Tang Yuchun, Zhang Yan-Qing, Chawla Nitesh V, Krasser Sven
IEEE Trans Syst Man Cybern B Cybern. 2009 Feb;39(1):281-8. doi: 10.1109/TSMCB.2008.2002909. Epub 2008 Dec 9.
Traditional classification algorithms can be limited in their performance on highly unbalanced data sets. A popular stream of work for countering the problem of class imbalance has been the application of a sundry of sampling strategies. In this paper, we focus on designing modifications to support vector machines (SVMs) to appropriately tackle the problem of class imbalance. We incorporate different "rebalance" heuristics in SVM modeling, including cost-sensitive learning, and over- and undersampling. These SVM-based strategies are compared with various state-of-the-art approaches on a variety of data sets by using various metrics, including G-mean, area under the receiver operating characteristic curve, F-measure, and area under the precision/recall curve. We show that we are able to surpass or match the previously known best algorithms on each data set. In particular, of the four SVM variations considered in this paper, the novel granular SVMs-repetitive undersampling algorithm (GSVM-RU) is the best in terms of both effectiveness and efficiency. GSVM-RU is effective, as it can minimize the negative effect of information loss while maximizing the positive effect of data cleaning in the undersampling process. GSVM-RU is efficient by extracting much less support vectors and, hence, greatly speeding up SVM prediction.

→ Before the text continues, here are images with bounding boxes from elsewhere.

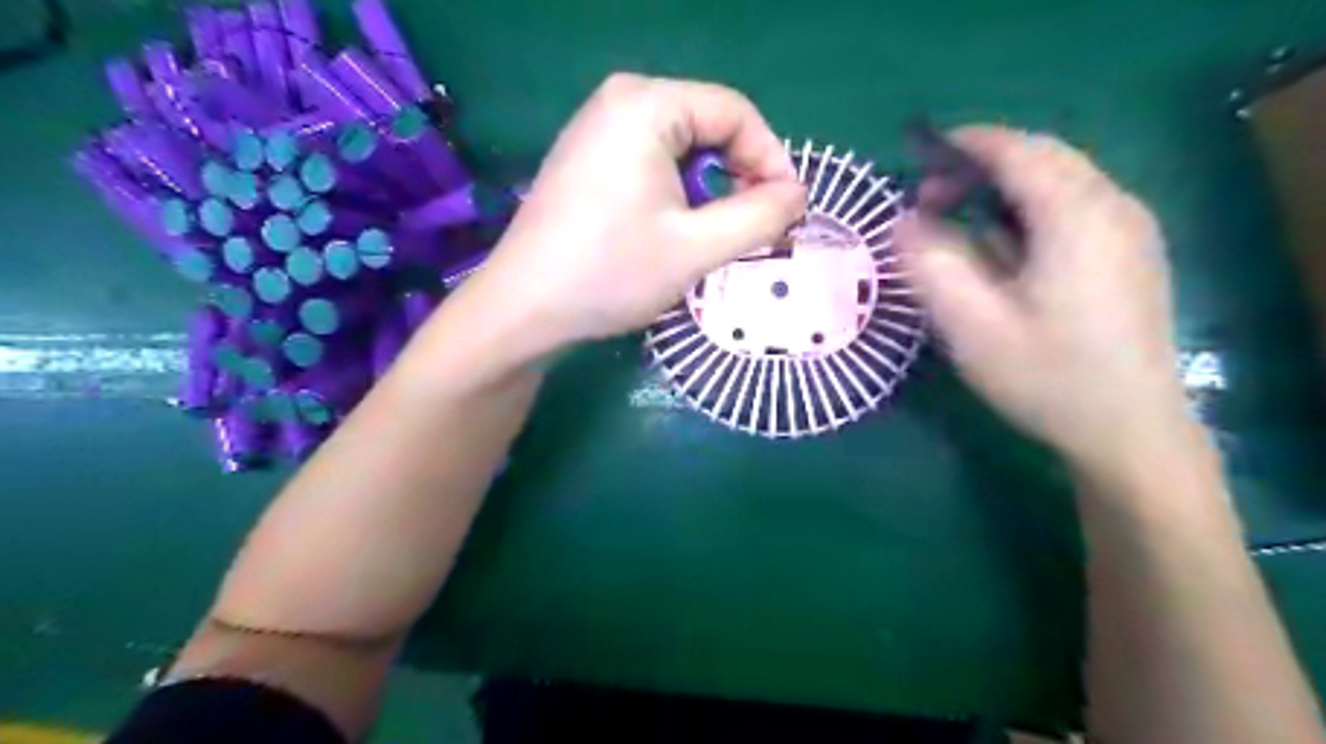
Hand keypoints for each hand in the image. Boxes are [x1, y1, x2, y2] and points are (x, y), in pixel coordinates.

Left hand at [461, 72, 803, 353]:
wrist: (524, 309)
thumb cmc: (611, 273)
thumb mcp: (698, 248)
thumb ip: (760, 216)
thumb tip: (797, 195)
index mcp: (646, 104)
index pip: (735, 112)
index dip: (771, 159)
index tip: (787, 212)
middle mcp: (619, 101)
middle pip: (708, 127)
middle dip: (739, 177)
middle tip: (753, 230)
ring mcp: (597, 129)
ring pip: (681, 149)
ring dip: (709, 191)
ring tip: (713, 239)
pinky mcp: (587, 160)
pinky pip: (652, 163)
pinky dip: (677, 194)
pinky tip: (673, 233)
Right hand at [901, 125, 1192, 475]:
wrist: (1130, 429)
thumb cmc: (1046, 377)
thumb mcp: (971, 325)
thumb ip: (930, 265)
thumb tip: (903, 222)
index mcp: (1075, 216)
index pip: (1017, 150)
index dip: (965, 143)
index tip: (919, 154)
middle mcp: (1112, 207)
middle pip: (1042, 158)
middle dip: (980, 166)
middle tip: (930, 201)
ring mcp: (1129, 230)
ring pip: (1060, 181)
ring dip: (1003, 188)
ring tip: (958, 223)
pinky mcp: (1131, 253)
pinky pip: (1074, 207)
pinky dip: (1029, 209)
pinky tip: (1005, 249)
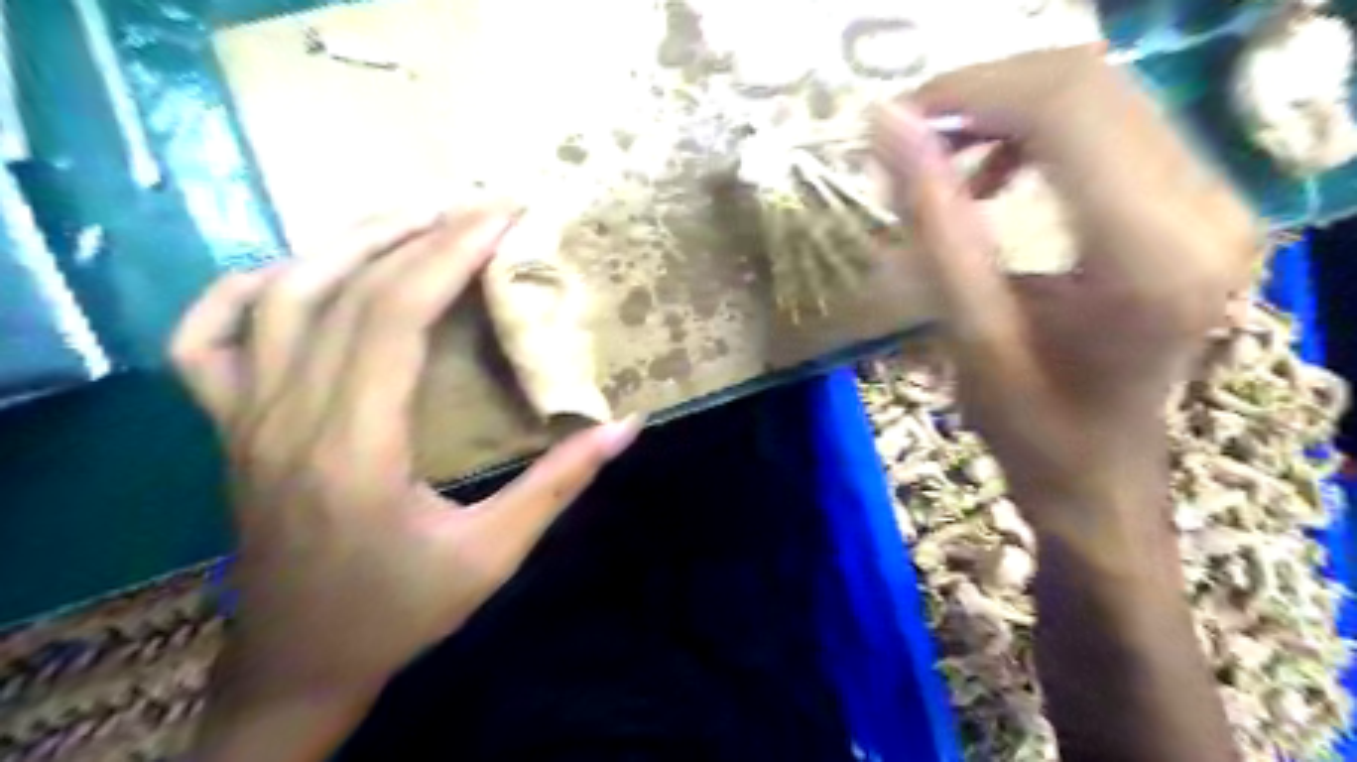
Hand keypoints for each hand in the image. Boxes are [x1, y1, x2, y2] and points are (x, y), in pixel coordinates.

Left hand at [170, 205, 643, 758]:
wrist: (298, 665)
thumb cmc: (399, 612)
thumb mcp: (493, 556)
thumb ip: (559, 484)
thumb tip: (626, 426)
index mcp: (354, 448)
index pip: (395, 315)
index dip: (450, 254)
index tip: (502, 217)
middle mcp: (286, 416)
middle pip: (344, 289)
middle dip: (419, 231)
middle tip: (479, 205)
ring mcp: (242, 417)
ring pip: (280, 295)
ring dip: (350, 242)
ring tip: (416, 217)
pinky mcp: (227, 426)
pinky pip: (206, 336)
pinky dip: (244, 287)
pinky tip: (296, 270)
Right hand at [876, 45, 1254, 547]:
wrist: (1102, 472)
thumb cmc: (1028, 424)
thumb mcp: (967, 331)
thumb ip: (931, 222)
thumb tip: (886, 125)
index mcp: (1144, 255)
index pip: (1066, 108)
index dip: (972, 92)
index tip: (899, 119)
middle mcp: (1206, 210)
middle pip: (1091, 84)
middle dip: (985, 93)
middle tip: (913, 135)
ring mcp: (1219, 202)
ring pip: (1105, 94)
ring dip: (1010, 110)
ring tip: (949, 160)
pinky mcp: (1204, 204)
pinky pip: (1119, 124)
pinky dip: (1044, 131)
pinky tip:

传统分类算法在处理高度不平衡数据集时,其性能可能会受到限制。解决类别不平衡问题的一个流行的工作方向是应用各种采样策略。在本文中,我们专注于对支持向量机(SVM)进行设计修改,以妥善处理类别不平衡问题。我们在SVM建模中纳入了不同的“重新平衡”启发式方法,包括成本敏感学习以及过采样和欠采样。通过使用各种指标,包括G均值、接收者操作特征曲线下的面积、F值以及精确率/召回率曲线下的面积,将这些基于SVM的策略与各种数据集上的各种最新方法进行比较。我们表明,在每个数据集上,我们都能够超越或匹配先前已知的最佳算法。特别是,在本文考虑的四种SVM变体中,新颖的粒度SVM - 重复欠采样算法(GSVM - RU)在有效性和效率方面都是最佳的。GSVM - RU是有效的,因为它可以在欠采样过程中最大限度地减少信息损失的负面影响,同时最大化数据清理的积极影响。GSVM - RU通过提取少得多的支持向量,从而极大地加快了SVM预测速度,因此是高效的。